◆ PROVIDED PASSAGE:
:::
The Deputy Governor of Gombe State, Dr Manassah Daniel Jatau has called on pharmacists in the country to look inward, develop drugs locally, and work professionally with other healthcare workers to achieve Universal Health Coverage (UHC) in Nigeria, where every citizen will have access to quality healthcare delivery.
The deputy governor made the call on Tuesday in his keynote address at the ongoing 96th Annual National Conference of the Pharmaceutical Society of Nigeria (PSN). The theme of the conference is Pharmacy practice: A pivot to Universal Health Coverage in Nigeria.
Dr Jatau who was the keynote speaker at the event stated that pharmacy practice is very important in the attainment of UHC in Nigeria and if this must be achieved, there is an urgent need to spur reforms that will ensure and speed up genuine support for local production of pharmaceuticals. He specifically charged the Nigeria Academy of Pharmacy (NAPharm) to be at the forefront of the movement towards the reforms.
The keynote speaker also stated that if Nigeria must achieve UHC, there is an urgent need to produce drugs locally to prevent a potential pandemic, even as he charged stakeholders in the pharmaceutical industry to rise and fill up the lacuna created by the exit of some drug manufacturing companies.
While examining the importance of health as expounded by an anatomist -Herophilus (335 BC – 280 BC), the keynote speaker pointed out that health should and must be the first goal of human beings, saying “when health is absent, wisdom can’t reveal itself, art cannot manifest, strength cannot fight, wealth becomes useless and intelligence cannot be applied”.
He pointed out that sick people are unable to perform the roles expected of them in society, noting that the non-performance of roles by sick people brings about disruption in the functioning of society, hence pharmacists, medical personnel, medical sociologists, clinical psychologists, and other healthcare workers are expected to put heads together to take care of the sick to reduce malfunctioning of the society.
He stated that Nigeria must act now to avoid unfortunate experiences where health for all by the year 2000 eventually became a mirage in the country. He said “It was not surprising that the Millennium Development Goals came and went unattained and the same results seem to await Sustainable Development Goals, since it is now obvious that the nation Nigeria is racing on the same lane of disappointment in the race and pursuit of the Global Agenda for Development
He pointed out that there is no disease on earth that God has not provided a cure for one way or the other. He therefore charged pharmacists to go all out and identify the medicine that would cure all manner of diseases to enable all Nigerians to have access to quality healthcare.
:::
◆ INFORMATION SUPPLIED:
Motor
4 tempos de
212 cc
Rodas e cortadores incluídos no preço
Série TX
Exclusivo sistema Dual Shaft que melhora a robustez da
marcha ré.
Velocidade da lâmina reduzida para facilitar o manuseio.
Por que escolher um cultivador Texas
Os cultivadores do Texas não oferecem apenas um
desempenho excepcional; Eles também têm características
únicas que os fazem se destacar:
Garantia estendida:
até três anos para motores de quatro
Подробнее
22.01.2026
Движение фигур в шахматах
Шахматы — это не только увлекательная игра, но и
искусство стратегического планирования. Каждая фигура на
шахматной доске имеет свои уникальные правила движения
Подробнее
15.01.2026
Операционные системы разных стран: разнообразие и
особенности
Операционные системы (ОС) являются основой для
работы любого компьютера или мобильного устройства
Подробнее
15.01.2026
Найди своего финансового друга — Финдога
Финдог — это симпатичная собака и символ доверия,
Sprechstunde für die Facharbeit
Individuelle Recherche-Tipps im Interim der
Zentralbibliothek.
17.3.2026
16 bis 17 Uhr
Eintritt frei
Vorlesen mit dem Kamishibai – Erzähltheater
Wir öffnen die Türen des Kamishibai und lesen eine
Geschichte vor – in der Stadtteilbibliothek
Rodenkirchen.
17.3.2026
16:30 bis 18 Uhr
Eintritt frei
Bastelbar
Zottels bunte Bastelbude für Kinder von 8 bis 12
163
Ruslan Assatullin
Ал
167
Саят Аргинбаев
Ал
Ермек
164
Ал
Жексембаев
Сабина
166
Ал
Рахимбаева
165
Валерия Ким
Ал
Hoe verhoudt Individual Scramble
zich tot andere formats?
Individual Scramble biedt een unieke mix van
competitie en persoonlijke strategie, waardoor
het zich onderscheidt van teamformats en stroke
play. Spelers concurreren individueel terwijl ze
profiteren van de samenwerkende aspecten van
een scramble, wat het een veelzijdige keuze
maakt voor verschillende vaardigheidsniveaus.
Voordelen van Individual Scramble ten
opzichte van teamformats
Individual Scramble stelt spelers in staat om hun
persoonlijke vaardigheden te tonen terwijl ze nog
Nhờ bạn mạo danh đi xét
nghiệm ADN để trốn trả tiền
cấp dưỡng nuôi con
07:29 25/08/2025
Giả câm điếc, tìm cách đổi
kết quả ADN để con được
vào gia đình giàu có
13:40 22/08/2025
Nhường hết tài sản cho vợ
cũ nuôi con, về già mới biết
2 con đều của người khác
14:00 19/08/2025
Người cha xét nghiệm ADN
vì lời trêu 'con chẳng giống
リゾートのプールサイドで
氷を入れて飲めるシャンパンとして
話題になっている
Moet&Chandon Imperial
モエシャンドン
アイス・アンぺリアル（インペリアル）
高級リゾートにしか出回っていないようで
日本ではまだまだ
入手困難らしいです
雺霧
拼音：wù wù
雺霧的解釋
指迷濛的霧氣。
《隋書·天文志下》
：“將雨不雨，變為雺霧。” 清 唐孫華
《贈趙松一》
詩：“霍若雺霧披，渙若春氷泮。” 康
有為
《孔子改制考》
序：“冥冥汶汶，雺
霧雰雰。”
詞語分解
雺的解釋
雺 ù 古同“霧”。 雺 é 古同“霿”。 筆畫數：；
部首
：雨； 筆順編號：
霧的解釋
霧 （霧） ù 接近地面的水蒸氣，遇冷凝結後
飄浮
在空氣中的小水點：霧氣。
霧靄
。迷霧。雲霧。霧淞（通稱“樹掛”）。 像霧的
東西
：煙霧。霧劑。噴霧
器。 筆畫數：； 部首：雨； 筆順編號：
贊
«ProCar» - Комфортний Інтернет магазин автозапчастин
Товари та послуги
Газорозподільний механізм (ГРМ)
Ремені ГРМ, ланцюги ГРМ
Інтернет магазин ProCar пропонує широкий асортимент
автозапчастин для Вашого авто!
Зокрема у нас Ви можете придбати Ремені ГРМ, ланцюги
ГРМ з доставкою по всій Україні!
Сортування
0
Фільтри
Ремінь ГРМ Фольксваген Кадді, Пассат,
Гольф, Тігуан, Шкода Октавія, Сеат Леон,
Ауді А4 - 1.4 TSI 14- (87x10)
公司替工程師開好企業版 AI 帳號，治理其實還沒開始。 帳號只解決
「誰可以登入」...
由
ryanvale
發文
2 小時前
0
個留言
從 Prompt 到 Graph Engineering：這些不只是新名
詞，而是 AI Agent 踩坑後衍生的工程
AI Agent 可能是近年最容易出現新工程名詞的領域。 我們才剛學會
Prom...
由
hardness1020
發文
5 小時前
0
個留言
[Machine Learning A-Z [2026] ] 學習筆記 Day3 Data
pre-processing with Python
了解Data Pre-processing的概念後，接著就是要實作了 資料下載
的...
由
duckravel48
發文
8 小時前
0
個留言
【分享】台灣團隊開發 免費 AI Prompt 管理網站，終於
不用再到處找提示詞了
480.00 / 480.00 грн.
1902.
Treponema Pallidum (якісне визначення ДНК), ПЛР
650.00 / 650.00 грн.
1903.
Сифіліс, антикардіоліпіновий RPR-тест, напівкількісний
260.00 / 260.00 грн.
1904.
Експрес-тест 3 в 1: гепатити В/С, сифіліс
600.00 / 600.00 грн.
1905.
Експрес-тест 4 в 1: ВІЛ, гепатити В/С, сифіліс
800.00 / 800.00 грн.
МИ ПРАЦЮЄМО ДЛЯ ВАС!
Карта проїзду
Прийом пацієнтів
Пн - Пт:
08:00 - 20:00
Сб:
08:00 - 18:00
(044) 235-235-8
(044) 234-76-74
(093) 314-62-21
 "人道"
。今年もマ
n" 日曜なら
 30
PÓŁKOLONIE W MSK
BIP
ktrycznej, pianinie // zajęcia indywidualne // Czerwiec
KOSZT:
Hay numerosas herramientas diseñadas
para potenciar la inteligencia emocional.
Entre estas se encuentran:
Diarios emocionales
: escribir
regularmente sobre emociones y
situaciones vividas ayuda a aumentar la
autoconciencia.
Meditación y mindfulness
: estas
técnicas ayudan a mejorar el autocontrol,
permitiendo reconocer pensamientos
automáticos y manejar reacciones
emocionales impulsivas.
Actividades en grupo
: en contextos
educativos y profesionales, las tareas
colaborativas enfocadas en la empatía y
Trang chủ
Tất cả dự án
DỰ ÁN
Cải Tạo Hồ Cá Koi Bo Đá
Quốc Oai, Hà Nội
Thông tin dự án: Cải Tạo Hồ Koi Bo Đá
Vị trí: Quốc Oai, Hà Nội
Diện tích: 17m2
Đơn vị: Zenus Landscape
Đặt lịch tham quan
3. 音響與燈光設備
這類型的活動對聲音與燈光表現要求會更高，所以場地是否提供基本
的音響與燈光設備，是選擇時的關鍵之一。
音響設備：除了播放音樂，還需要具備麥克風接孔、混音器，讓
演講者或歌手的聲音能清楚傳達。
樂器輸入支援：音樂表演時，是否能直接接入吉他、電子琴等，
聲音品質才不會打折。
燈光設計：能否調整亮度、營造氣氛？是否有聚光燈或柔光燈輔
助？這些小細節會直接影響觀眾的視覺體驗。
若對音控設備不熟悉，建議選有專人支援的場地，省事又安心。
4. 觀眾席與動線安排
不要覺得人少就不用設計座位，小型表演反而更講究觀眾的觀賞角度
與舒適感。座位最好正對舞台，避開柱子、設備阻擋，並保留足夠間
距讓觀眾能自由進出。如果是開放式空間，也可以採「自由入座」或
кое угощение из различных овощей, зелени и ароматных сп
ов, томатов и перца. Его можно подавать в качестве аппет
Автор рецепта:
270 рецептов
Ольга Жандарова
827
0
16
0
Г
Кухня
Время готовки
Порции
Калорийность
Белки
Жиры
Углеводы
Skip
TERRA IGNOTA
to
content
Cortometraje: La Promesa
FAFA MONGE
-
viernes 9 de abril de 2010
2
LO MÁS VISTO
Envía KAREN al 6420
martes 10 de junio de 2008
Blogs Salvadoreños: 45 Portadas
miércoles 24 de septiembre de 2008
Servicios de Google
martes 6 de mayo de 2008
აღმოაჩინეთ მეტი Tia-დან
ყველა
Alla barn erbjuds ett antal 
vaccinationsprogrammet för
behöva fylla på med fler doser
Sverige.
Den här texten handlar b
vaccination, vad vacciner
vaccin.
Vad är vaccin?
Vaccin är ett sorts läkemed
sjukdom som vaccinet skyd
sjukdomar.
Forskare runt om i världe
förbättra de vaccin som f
:::
◆ WORK INSTRUCTIONS:
1. According to the article on the pharmacists' national conference, what is the conference's theme?
2. Write the next part of the article on the Gombe State deputy governor's keynote address to pharmacists, continuing after its final sentence.

◆ EXERCISE ANSWERS:
1. Pharmacy practice: A pivot to Universal Health Coverage in Nigeria.

2.
“I want to challenge you to look inwards, consider local contents, partner and liaise with relevant stakeholders, and produce drugs in our environment, using plants, animals, and birds, which we must accept that, Nigeria has been blessed with, in abundance. You are to research, test-run, and eventually produce medicines for use in our environment. We are encouraged by the position of criminologists to the effect that “somewhere-somehow lies the solution to every problem”. Similarly, one of the popular religious books teaches us that “there is no diseases that God sent to mankind, that He has not created the medicine/remedy for it” much earlier.
“I appeal to you pharmacists and your profession to please do all you can and “dip your buckets where you are” to discover and unveil the already existing remedies. It may interest you to know that in line with Functionalist theory, virtually everything that nature provided is a medicine of one disease or the other, just waiting for human beings to discover and pinpoint the disease that it cures”.
He also expressed optimism that if the “System Theory” which does not underrate the contributions of any actor or stakeholder in the successful accomplishment of a task, is applied, Nigeria’s story will change toward progress.
“In essence, if we close ranks, and break all barriers and boundaries between the modern pharmacists, traditional medicine practitioners, and even the patients, I am convinced that we can come up with efficacious drugs that will be used in place of the imported medicines. This will of course reduce to the barest minimum the inherent tendency to seek medical treatment abroad, leading to the drain of resources by way of medical tourism”, Dr Jatau said.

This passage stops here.